SummerOfDekes wrote:Forced pass all the way from the boards to the far side of the net.
The pass was released at the face-off dot, not "all the way from the boards"
SummerOfDekes wrote:Staying closer to the middle presents a deterrence which keeps the puck carrier short side while also staying in the passing lane to try to break up a pass. That's how defenders would play it in real life, and that's how we should be able to play it in this game.
Sometimes, yes. But in this scenario, your D Partner who recognizes he was burned, begins to hustle towards the puck carrier which should've been an indication to you to switch coverage and cover the pass recipient. You chose to "stay in the passing lane" but this presents an opportunity for a well placed pass to go through you.
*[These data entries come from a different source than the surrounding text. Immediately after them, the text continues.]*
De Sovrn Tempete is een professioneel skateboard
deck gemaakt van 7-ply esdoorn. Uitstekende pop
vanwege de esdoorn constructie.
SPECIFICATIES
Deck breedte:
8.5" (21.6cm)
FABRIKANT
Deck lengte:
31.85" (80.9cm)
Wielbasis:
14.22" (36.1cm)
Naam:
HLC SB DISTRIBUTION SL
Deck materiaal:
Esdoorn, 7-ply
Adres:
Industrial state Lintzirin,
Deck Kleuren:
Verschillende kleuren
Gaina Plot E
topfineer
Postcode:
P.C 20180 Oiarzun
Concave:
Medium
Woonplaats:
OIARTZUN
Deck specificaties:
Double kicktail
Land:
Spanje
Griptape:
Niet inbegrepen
Although you insist the pass was "all the way from the boards", it wasn't. And this means that your player has less time to react.
Compounding the reaction time is the fact that while you were about to intercept the puck, you actually instruct your player to turn away from the puck and away from the net:
Lastly, and I'm about to get conspiratorial on you here, your teammate makes an errant poke check while the puck is in motion. It's my belief that if there's a user-error in any given sequence, it has an effect on that teams' ability to corral loose pucks, get a fortuitous outcome on a pickup or, in this case - intercept a bullet pass.
NeonSkyline21is correct in that you should've gotten body position on Yakupov and either nudged him using incidental contact and/or a well timed stick lift.
Ever since '19, passively being in the passing lane is not an ideal defensive philosophy.